Yine Bir Garip Rüya Gördüm…
Arada sırada garip rüyalar görme huyum var benim. Geçen gece yine başıma geldi. Bu sefer gördüğüm rüya sanırım t24’te Sn. Çiğdem Toker’in 27 Kasım 2024 Salı günü yayınlanan ve beni çok rahatsız eden bir konuya değinen yazısından kaynaklandı. https://t24.com.tr/yazarlar/cigdem-toker/kirazli-halkali-hatti-ihalesi-nasil-uce-katlandi,47407
Konu İstanbul Büyükşehir Belediyesi (İBB) kapsamında yapılan bir ihaleyle ilgiliydi. Sn Toker yazısında İBB’nin Kirazlı-Halkalı arasında yapılacak metro için tekrar ihaleye çıktığını ve gelen teklifler değerlendirildiğinde CHP’nin eski genel başkanı Sn. Kemal Kılıçdaroğlu’nun beşli çeteler olarak adlandırdığı şirketlerden birinin ihalede en düşük teklifi verdiğini anlatıyor ve İBB’yi ihale konusunda nihai kararı verirken dikkatli olması konusunda uyarıyordu. İşin ilginci, en düşük tekliften sonra gelen dört teklif de yine Sn. Kılıçdaroğlu’nun beşli çeteler diye tanımladığı gruptandı. Ülkemizin saygın müteahhitlik şirketlerinden Enka ve Alarko ise davet edilmelerine rağmen ihaleye teklif vermemişlerdi.

### Veri Kesiti
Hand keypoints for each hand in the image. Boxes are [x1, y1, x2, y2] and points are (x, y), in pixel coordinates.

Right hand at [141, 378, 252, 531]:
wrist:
==
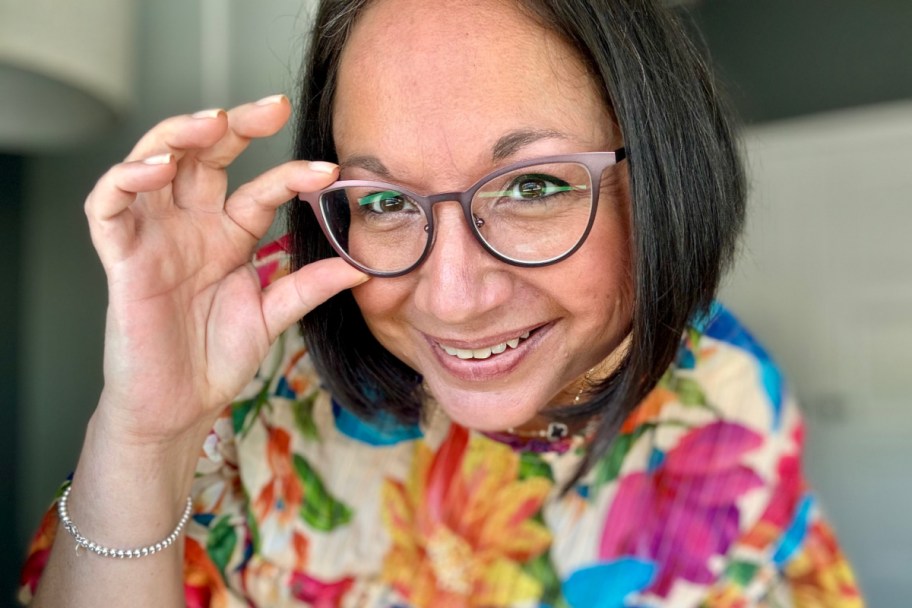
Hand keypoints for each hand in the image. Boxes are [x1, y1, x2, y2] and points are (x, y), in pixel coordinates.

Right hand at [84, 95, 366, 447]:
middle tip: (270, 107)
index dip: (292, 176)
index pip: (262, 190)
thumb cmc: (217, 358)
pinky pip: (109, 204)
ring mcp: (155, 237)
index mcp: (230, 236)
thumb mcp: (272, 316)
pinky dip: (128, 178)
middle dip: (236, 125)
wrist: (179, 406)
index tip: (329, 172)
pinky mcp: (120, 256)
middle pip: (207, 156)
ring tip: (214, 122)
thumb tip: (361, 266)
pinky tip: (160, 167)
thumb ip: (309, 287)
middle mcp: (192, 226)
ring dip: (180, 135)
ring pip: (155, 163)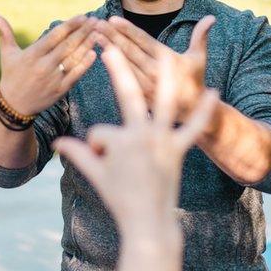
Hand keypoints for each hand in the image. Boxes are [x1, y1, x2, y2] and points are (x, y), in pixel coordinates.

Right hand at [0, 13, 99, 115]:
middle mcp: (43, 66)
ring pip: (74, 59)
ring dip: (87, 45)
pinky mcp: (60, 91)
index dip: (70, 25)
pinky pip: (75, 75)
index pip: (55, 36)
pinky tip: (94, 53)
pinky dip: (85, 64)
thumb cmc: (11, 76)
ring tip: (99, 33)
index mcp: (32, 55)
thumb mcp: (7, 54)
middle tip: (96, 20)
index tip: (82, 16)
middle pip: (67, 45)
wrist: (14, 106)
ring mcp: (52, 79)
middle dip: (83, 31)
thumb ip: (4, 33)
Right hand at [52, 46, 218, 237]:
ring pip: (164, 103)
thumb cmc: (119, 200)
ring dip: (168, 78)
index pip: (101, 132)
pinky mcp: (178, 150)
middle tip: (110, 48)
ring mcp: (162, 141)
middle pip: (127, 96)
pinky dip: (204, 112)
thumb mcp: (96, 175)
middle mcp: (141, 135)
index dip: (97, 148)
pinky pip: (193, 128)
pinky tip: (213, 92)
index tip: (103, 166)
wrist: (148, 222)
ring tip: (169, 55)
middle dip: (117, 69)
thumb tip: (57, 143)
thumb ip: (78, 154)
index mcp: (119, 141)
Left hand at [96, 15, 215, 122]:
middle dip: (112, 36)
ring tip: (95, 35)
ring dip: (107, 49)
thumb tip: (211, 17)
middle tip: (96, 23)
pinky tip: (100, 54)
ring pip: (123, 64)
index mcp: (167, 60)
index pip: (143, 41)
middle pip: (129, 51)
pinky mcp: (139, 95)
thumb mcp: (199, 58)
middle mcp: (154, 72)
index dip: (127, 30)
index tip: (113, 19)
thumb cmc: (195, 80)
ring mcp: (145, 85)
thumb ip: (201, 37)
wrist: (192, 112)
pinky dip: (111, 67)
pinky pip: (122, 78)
* * *
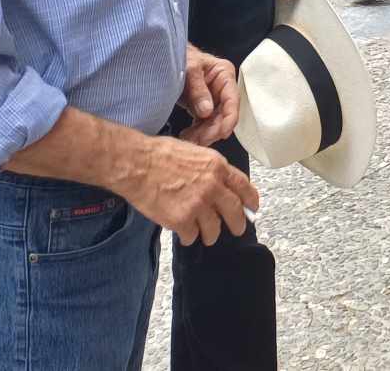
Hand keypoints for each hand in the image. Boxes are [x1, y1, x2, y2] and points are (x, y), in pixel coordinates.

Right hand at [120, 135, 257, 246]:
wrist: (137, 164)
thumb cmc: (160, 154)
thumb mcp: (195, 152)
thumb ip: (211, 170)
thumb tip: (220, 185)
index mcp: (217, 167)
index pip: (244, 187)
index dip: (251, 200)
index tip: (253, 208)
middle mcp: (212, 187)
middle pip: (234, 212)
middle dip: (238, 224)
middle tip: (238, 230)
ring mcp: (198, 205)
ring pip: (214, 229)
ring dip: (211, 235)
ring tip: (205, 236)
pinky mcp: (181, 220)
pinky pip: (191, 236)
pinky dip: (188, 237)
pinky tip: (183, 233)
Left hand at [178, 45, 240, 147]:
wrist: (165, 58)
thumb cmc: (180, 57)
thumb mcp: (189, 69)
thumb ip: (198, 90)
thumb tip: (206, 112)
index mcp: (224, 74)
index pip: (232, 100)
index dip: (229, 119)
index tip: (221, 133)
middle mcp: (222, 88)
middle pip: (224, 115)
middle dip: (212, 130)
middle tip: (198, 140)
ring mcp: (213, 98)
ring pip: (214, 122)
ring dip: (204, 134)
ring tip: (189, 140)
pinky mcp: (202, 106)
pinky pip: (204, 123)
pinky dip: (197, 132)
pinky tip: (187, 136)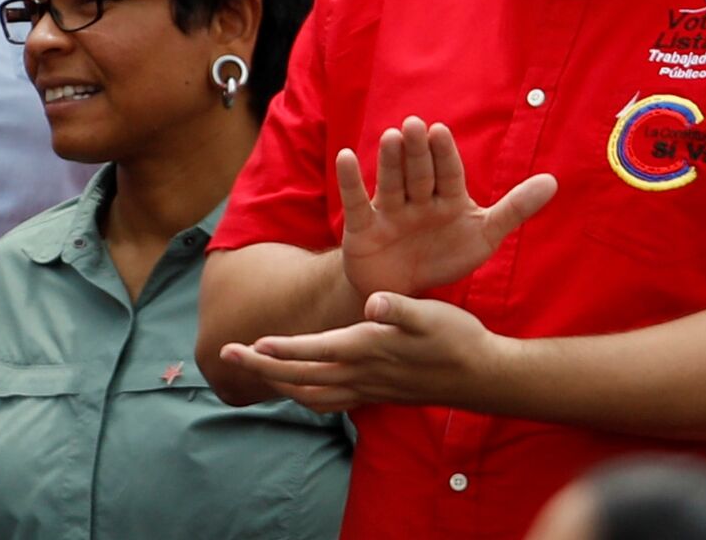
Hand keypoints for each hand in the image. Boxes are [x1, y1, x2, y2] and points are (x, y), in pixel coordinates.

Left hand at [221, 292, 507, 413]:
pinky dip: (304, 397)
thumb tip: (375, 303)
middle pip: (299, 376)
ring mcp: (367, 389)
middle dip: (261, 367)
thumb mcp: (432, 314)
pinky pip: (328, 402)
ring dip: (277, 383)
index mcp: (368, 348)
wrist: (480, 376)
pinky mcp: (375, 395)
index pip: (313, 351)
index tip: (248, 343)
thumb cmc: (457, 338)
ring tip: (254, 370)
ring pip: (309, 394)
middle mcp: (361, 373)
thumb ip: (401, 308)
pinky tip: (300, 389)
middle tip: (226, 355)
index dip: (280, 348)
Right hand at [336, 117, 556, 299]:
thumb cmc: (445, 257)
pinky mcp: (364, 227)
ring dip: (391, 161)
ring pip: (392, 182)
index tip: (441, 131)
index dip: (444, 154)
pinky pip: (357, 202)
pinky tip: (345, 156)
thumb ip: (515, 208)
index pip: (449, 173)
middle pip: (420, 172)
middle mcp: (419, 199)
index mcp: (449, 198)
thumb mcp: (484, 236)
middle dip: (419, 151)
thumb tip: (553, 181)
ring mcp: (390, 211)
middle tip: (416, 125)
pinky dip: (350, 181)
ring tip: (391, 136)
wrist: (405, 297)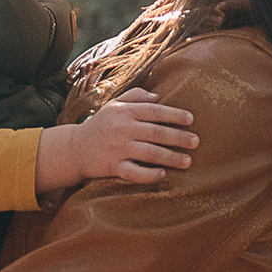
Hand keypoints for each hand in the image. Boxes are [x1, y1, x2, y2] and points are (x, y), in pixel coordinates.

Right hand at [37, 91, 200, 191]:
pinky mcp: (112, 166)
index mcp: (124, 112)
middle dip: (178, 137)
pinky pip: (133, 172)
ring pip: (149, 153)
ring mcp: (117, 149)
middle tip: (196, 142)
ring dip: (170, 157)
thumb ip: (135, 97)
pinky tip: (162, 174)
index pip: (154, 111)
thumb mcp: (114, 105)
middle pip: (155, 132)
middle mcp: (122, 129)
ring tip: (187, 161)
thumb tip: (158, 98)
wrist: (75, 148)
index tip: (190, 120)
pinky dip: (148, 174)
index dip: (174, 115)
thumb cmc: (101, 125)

### Görev 1
Metro ihalesi yazısındaki şu cümleyi İngilizceye çevirin: "Ülkemizin saygın müteahhitlik şirketlerinden Enka ve Alarko ise davet edilmelerine rağmen ihaleye teklif vermemişlerdi."
### Görev 2
Aşağıdaki ifadeler metro ihalesi yazısıyla örtüşüyor mu? (a) İhalede en düşük teklifi verenin beşli çeteler olarak adlandırılan şirketlerden biri olduğu anlatılıyor. (b) Enka ve Alarko ihaleye teklif verdi. (c) Sözü edilen Toker yazısı 27 Kasım 2024 Salı günü yayımlandı. Her birini evet ya da hayır ile yanıtlayın ve yazıdan belirleyici sözcükleri olduğu gibi alıntılayın.
### Görev 3
Metro ihalesi yazısını son cümlesinden sonra sürdürün.

### Yanıtınız 1
Enka and Alarko, two of our country's respected contracting companies, on the other hand, had not submitted bids for the tender despite being invited.

### Yanıtınız 2
(a) Evet: "beşli çeteler olarak adlandırdığı şirketlerden birinin ihalede en düşük teklifi verdiğini"
(b) Hayır: "davet edilmelerine rağmen ihaleye teklif vermemişlerdi"
(c) Evet: "27 Kasım 2024 Salı günü yayınlanan"

### Yanıtınız 3
Yazıdan sezinlediğim kadarıyla ihaleye gelen en düşük teklif bile, olması gereken fiyatın çok üstündeydi. Geçenlerde Ankara’da yapılan Mamak metrosu ihalesinde işin sıkı tutulması sonucu ihale bedelinde ortaya çıkan 187milyon $’lık düşüş düşünüldüğünde, herhalde yerinde bir uyarı. Nitekim İBB de ihaleyi sonuçlandırmayıp değerlendirmeye almış. İhale komisyonunun kararı bekleniyormuş.
Salı gecesi gördüğüm rüyaya gelince… Rüyamda sinemadayım ve ilginç bir film izliyorum. Filmin konusu büyük bir kamu ihalesiyle ilgili oluşturulan tezgah ile ilgili. Olay 1980’lerin sonunda iki kıtaya yayılmış bir şehirde geçiyor. Şehrin adı Altıntoprak. Altıntoprak son 40 yılda anormal büyümüş, hem de düzensiz. Bir kıtadan diğer kıtaya geçişlerde eskiden araba vapurları hizmet verirken, daha sonra önce bir köprü, sonra o da yetmeyince ikinci bir köprü inşa edilmiş. İkinci köprünün yapımı zamanın güçlü başbakanı Gözal döneminde gerçekleştirilmiş. Bu arada söylemeyi unuttum, filmde Altıntoprak kentinin bulunduğu ülkenin adı da Yolsuzistan.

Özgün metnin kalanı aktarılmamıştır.